# Senate passes Health Care bill



## Shiny Grimer (Dec 24, 2009)

Now the House and Senate need to edit both their versions and send it off to Obama.

I am disappointed, Congress. Why? :( Stupid America!

Basically, what this bill does is make it so you have to buy insurance. If you don't, then it will fine you. If you don't pay the fine, you go to jail for tax evasion. There's something about "tougher regulations" on insurance companies as well as "cutting the waste from Medicare" to pay for the bill.


----------



## Simon Harron (Dec 24, 2009)

So it's now just like car insurance (at least in California). 

That's wonderful. *sarcasm*


----------



## Lorem Ipsum (Dec 24, 2009)

I honestly don't get why the US finds it so hard to let go of their health insurance bigotry. Surely having equal and accessible healthcare for all appeals to you? Instead of making a business out of people's lives?


----------



## Tarvos (Dec 24, 2009)

this is a very good bill don't complain, US healthcare is awful


----------



## Shiny Grimer (Dec 24, 2009)

> this is a very good bill don't complain, US healthcare is awful


But nothing changed. All that we got was "tougher regulation" (??), "money from waste Medicare programs" (??), and individual mandates (which kind of screw poor people over, even with gov't subsidies). US health care is still kind of the same.

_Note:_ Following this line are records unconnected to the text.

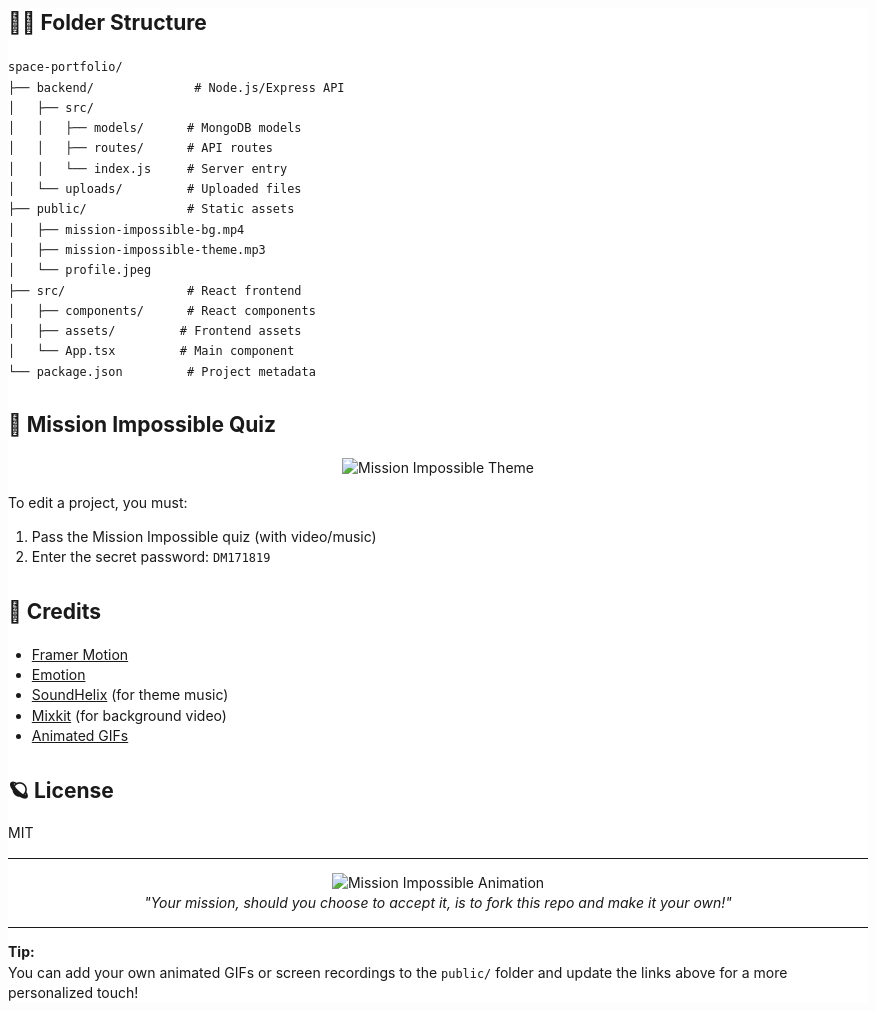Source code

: ## 🧑‍💻 Folder Structure

```
space-portfolio/
├── backend/              # Node.js/Express API
│   ├── src/
│   │   ├── models/      # MongoDB models
│   │   ├── routes/      # API routes
│   │   └── index.js     # Server entry
│   └── uploads/         # Uploaded files
├── public/              # Static assets
│   ├── mission-impossible-bg.mp4
│   ├── mission-impossible-theme.mp3
│   └── profile.jpeg
├── src/                 # React frontend
│   ├── components/      # React components
│   ├── assets/         # Frontend assets
│   └── App.tsx         # Main component
└── package.json         # Project metadata
```

## 🔐 Mission Impossible Quiz

<div align="center">
  <img src="https://media.giphy.com/media/3o7TKz2eMXx7dn95FS/giphy.gif" alt="Mission Impossible Theme" width="300"/>
</div>

To edit a project, you must:
1. Pass the Mission Impossible quiz (with video/music)
2. Enter the secret password: `DM171819`

## 🌌 Credits

- [Framer Motion](https://www.framer.com/motion/)
- [Emotion](https://emotion.sh/docs/introduction)
- [SoundHelix](https://www.soundhelix.com/) (for theme music)
- [Mixkit](https://mixkit.co/) (for background video)
- [Animated GIFs](https://giphy.com/)

## 🪐 License

MIT

---

<div align="center">
  <img src="https://media.giphy.com/media/3o7TKz2eMXx7dn95FS/giphy.gif" alt="Mission Impossible Animation" width="200"/>
  <br/>
  <em>"Your mission, should you choose to accept it, is to fork this repo and make it your own!"</em>
</div>

---

**Tip:**  
You can add your own animated GIFs or screen recordings to the `public/` folder and update the links above for a more personalized touch!
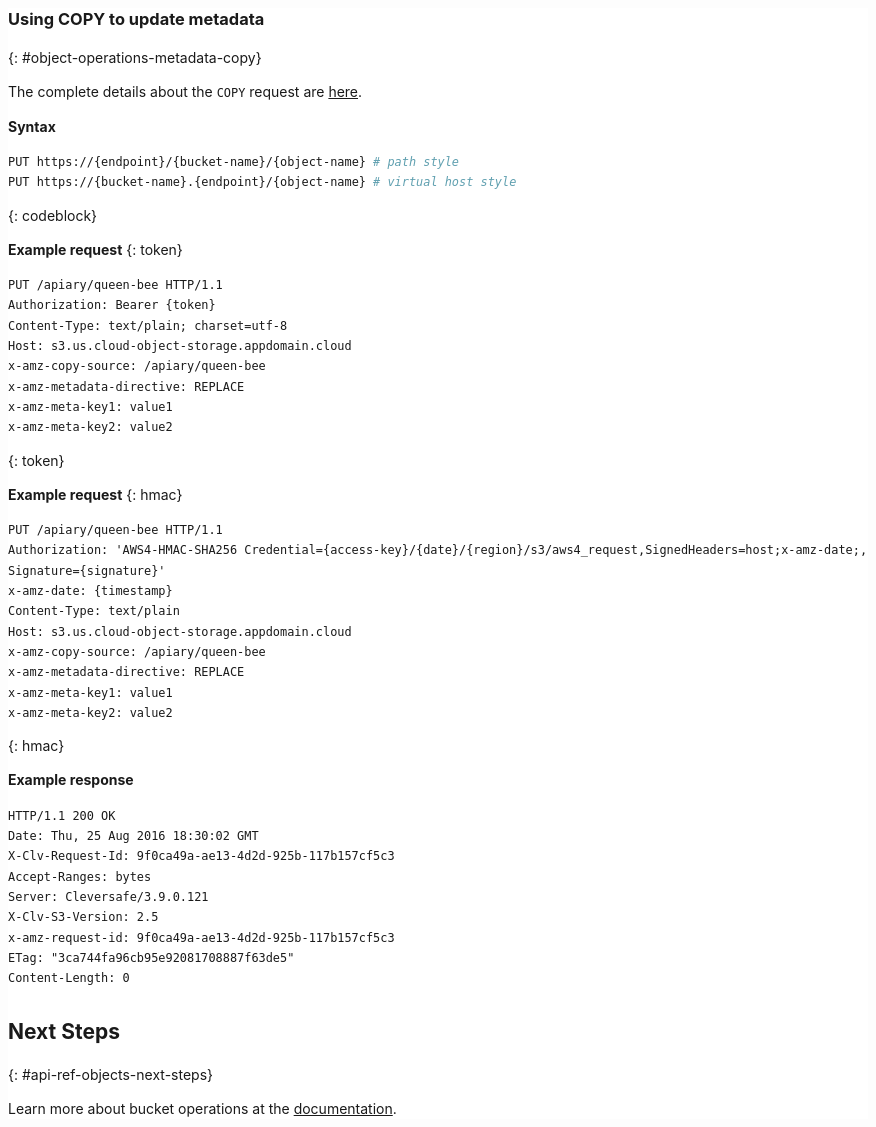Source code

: ### Using COPY to update metadata
{: #object-operations-metadata-copy}

The complete details about the `COPY` request are [here](#object-operations-copy).

**Syntax**

```bash
PUT https://{endpoint}/{bucket-name}/{object-name} # path style
PUT https://{bucket-name}.{endpoint}/{object-name} # virtual host style
```
{: codeblock}

**Example request**
{: token}

```http
PUT /apiary/queen-bee HTTP/1.1
Authorization: Bearer {token}
Content-Type: text/plain; charset=utf-8
Host: s3.us.cloud-object-storage.appdomain.cloud
x-amz-copy-source: /apiary/queen-bee
x-amz-metadata-directive: REPLACE
x-amz-meta-key1: value1
x-amz-meta-key2: value2
```
{: token}

**Example request**
{: hmac}

```http
PUT /apiary/queen-bee HTTP/1.1
Authorization: 'AWS4-HMAC-SHA256 Credential={access-key}/{date}/{region}/s3/aws4_request,SignedHeaders=host;x-amz-date;,Signature={signature}'
x-amz-date: {timestamp}
Content-Type: text/plain
Host: s3.us.cloud-object-storage.appdomain.cloud
x-amz-copy-source: /apiary/queen-bee
x-amz-metadata-directive: REPLACE
x-amz-meta-key1: value1
x-amz-meta-key2: value2
```
{: hmac}

**Example response**

```http
HTTP/1.1 200 OK
Date: Thu, 25 Aug 2016 18:30:02 GMT
X-Clv-Request-Id: 9f0ca49a-ae13-4d2d-925b-117b157cf5c3
Accept-Ranges: bytes
Server: Cleversafe/3.9.0.121
X-Clv-S3-Version: 2.5
x-amz-request-id: 9f0ca49a-ae13-4d2d-925b-117b157cf5c3
ETag: "3ca744fa96cb95e92081708887f63de5"
Content-Length: 0
```

## Next Steps
{: #api-ref-objects-next-steps}

Learn more about bucket operations at the [documentation](/docs/cloud-object-storage?topic=cloud-object-storage-compatibility-api-bucket-operations).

"It's just like socialism! Who are you to take MY money away and give it to some welfare queen? Besides, universal health care costs too much! Look at Canada/UK, they have to wait three months for an important heart surgery!*"

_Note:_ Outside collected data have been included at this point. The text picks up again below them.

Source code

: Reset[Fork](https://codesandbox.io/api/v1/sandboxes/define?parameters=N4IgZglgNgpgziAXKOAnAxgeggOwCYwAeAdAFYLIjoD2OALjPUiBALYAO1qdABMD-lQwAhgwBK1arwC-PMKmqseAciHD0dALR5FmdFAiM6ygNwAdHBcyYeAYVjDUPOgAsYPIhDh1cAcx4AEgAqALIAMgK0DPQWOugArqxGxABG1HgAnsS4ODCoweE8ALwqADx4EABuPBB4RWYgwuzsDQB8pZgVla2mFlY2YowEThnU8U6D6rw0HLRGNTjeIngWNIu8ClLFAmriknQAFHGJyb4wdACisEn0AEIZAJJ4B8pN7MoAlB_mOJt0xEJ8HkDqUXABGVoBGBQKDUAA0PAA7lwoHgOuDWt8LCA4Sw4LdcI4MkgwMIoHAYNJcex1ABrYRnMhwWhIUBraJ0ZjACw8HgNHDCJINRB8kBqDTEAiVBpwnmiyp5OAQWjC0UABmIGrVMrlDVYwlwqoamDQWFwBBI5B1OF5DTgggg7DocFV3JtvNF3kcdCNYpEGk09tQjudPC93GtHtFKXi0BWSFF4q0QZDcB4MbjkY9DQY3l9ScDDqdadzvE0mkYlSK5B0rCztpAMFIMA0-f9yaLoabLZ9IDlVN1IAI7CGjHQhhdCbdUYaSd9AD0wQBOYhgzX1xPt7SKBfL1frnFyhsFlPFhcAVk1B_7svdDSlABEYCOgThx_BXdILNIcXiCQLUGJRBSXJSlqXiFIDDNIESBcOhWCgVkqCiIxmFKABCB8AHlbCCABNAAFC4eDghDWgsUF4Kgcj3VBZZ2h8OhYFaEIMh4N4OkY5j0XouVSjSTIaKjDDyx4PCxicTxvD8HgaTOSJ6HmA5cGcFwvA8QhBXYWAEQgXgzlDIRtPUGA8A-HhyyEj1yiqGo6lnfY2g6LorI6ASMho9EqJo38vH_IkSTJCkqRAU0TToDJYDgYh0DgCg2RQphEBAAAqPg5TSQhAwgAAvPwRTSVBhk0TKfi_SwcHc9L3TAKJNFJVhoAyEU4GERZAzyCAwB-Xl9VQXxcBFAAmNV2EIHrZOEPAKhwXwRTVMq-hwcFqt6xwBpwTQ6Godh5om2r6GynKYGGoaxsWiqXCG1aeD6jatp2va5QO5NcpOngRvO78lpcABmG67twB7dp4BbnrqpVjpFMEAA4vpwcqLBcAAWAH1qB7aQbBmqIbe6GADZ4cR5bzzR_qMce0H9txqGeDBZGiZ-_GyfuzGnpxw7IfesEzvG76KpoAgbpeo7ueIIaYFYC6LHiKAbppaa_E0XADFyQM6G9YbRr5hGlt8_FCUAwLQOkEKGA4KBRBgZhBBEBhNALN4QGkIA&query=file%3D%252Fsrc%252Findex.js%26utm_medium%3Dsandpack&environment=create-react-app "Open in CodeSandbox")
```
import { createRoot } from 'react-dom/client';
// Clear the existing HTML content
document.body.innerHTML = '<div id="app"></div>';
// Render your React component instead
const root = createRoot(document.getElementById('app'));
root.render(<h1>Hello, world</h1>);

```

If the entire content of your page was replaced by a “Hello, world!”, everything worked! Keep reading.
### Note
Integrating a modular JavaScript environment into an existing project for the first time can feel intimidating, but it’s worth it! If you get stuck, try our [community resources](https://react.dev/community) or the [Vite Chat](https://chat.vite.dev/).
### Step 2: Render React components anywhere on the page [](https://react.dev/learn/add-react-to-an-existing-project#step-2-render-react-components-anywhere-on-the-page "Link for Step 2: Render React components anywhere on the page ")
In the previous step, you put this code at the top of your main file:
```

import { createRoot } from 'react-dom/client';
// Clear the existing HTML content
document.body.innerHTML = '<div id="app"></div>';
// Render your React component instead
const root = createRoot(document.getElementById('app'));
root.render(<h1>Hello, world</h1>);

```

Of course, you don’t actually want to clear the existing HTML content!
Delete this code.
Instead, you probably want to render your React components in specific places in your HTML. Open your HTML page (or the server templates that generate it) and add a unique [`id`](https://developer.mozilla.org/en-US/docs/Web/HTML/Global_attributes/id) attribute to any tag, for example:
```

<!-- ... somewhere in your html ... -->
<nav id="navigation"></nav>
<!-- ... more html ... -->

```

*Nobody ever provides any sources for this.


----------



## departuresong (Dec 24, 2009)

Fuck the Republicans. Fuck the biparisans. Fuck the moderates.

But most of all, fuck the Democrats for letting it happen.


----------



## nastypass (Dec 24, 2009)

ShiningGlass said:


> Fuck the Republicans. Fuck the biparisans. Fuck the moderates.
> 
> But most of all, fuck the Democrats for letting it happen.

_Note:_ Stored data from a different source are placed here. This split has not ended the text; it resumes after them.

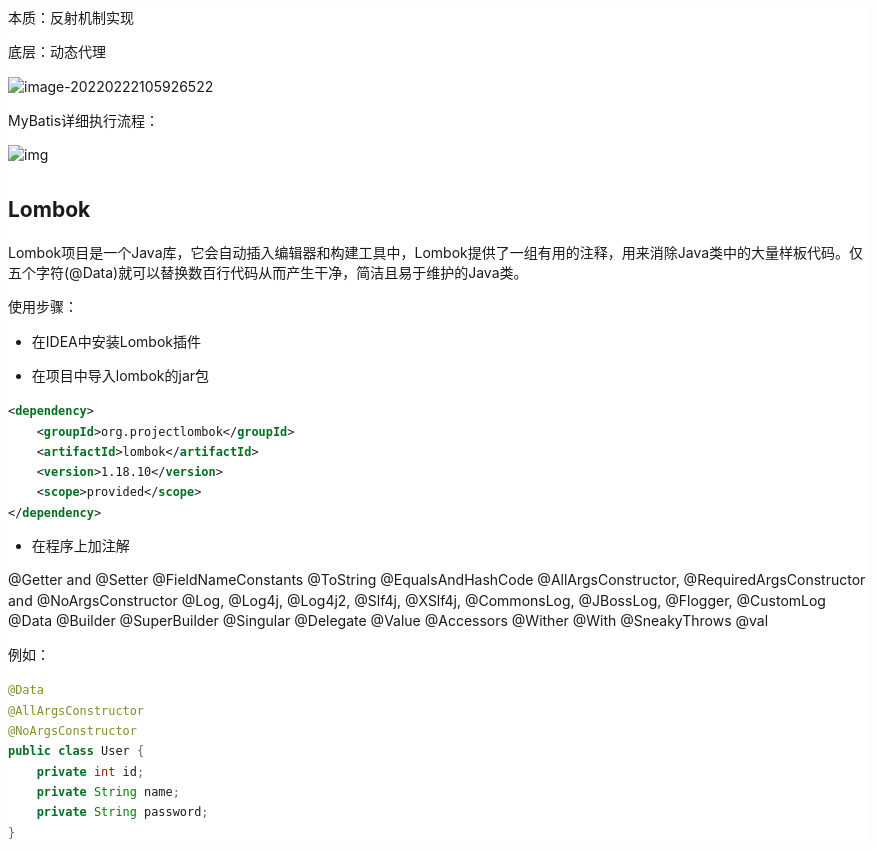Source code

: 本质：反射机制实现

底层：动态代理

![image-20220222105926522](C:\Users\10130\AppData\Roaming\Typora\typora-user-images\image-20220222105926522.png)

MyBatis详细执行流程：

![img](https://img-blog.csdnimg.cn/20200623165030775.png?x-oss-process=image/watermark,type_ZmFuZ3poZW5naGVpdGk,shadow_10,text_aHR0cHM6Ly9ibG9nLmNzZG4ubmV0L0RERERlbmdf,size_16,color_FFFFFF,t_70#pic_center)

## Lombok

Lombok项目是一个Java库，它会自动插入编辑器和构建工具中，Lombok提供了一组有用的注释，用来消除Java类中的大量样板代码。仅五个字符(@Data)就可以替换数百行代码从而产生干净，简洁且易于维护的Java类。

使用步骤：

- 在IDEA中安装Lombok插件

- 在项目中导入lombok的jar包

```xml
<dependency>
    <groupId>org.projectlombok</groupId>
    <artifactId>lombok</artifactId>
    <version>1.18.10</version>
    <scope>provided</scope>
</dependency>
```

- 在程序上加注解

@Getter and @Setter
@FieldNameConstants
@ToString
@EqualsAndHashCode
@AllArgsConstructor, @RequiredArgsConstructor and @NoArgsConstructor
@Log, @Log4j, @Log4j2, @Slf4j, @XSlf4j, @CommonsLog, @JBossLog, @Flogger, @CustomLog
@Data
@Builder
@SuperBuilder
@Singular
@Delegate
@Value
@Accessors
@Wither
@With
@SneakyThrows
@val

例如：

```java
@Data
@AllArgsConstructor
@NoArgsConstructor
public class User {
    private int id;
    private String name;
    private String password;
}
```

I honestly have no idea what you're so mad about.  Some reform is better than nothing.


----------



## Shiny Grimer (Dec 24, 2009)

But the reform we got sucked.


----------



## Simon Harron (Dec 24, 2009)

It's not really an improvement, more of just a requirement.


----------



## departuresong (Dec 25, 2009)

Walker said:


> I honestly have no idea what you're so mad about.  Some reform is better than nothing.


We didn't get any reform.


----------



## opaltiger (Dec 25, 2009)

> But nothing changed. All that we got was "tougher regulation" (??), "money from waste Medicare programs" (??), and individual mandates (which kind of screw poor people over, even with gov't subsidies). US health care is still kind of the same.


also 30 million people who couldn't afford health insurance getting it.

I'm sorry, but no universal health insurance -> universal health insurance _is_ reform. It is certainly not as good as it could have been (_fuck you_ Lieberman and also whoever thought up the goddamn filibuster), but this is a large step. Don't ignore that out of bitterness.


----------



## Shiny Grimer (Dec 25, 2009)

> also 30 million people who couldn't afford health insurance getting it.


Being _forced_ to get it, even if they can't pay for it.

It's cool that insurance companies can't turn away people with pre-existing conditions, but nothing's stopping them from giving those people exuberant rates.

I'm just hoping that this bill will be the start of smaller steps towards more health care reform. Also, screw you Lieberman.


----------



## opaltiger (Dec 26, 2009)

> Being forced to get it, even if they can't pay for it.


... no, being given money to buy health insurance.


----------



## Zuu (Dec 26, 2009)

as I understand it, people who can't afford it will be given money to pay for it. if you don't get healthcare, then ... you're fined or something? idr


----------



## Shiny Grimer (Dec 26, 2009)

Dezzuu said:


> as I understand it, people who can't afford it will be given money to pay for it.


They'll be given a subsidy. Which does not necessarily cover their expensives.

 if you don't get healthcare, then ... you're fined or something? idr[/QUOTE]

You're fined.
If you don't pay the fine, you go to jail for tax evasion.


----------



## opaltiger (Dec 26, 2009)

> You're fined.
> If you don't pay the fine, you go to jail for tax evasion.


sources? what sources!


----------



## Shiva64 (Dec 26, 2009)

opaltiger said:


> sources? what sources!


Older site, but it does say what the plan is, which pretty much hasn't changed.

http://www.foxnews.com/politics/200...nalty-lead-prison-congressional-analysts-say/



> But the legislation includes an individual mandate penalty that could go as high as $1,900. Thomas Barthold, chief of staff of the Joint Committee on Taxation, told senators that the IRS could take legal action against those who fail to pay the mandate penalty.
> 
> In a handwritten note to Sen. John Ensign, R-Nev., Barthold said violators could be charged with a misdemeanor and could face up to a year in jail or a $25,000 penalty.


Baucus is also the senator here in Montana... and I hate him. D: He needs to be kicked out of the state.


----------



## spaekle (Dec 26, 2009)

Shiva64 said:


> http://www.foxnews.com/politics/200...nalty-lead-prison-congressional-analysts-say/


I don't know much about that part of the plan myself, but I really wouldn't trust anything with Fox News' name on it.


----------



## Shiny Grimer (Dec 27, 2009)

opaltiger said:


> sources? what sources!


I'm sorry, that was for the House bill.



> That mandate requires people to have health insurance, unless they are below a certain income threshold ($9,350 for singles, $18,700 for couples in 2009). Those who don’t get coverage will be subject to a tax of 2.5 percent of their adjusted income beyond that threshold, up to the cost of the average national premium.
> 
> The letter from the JCT includes a list of civil and criminal penalties. They’re penalties for refusing to pay the resulting tax. Barthold’s letter says:
> 
> ...


Here's my source.

For the Senate bill...


> the Senate measure would allow the government to collect the tax by deducting it from any IRS tax-refund checks or other government payments.


Better than I thought it would be.


----------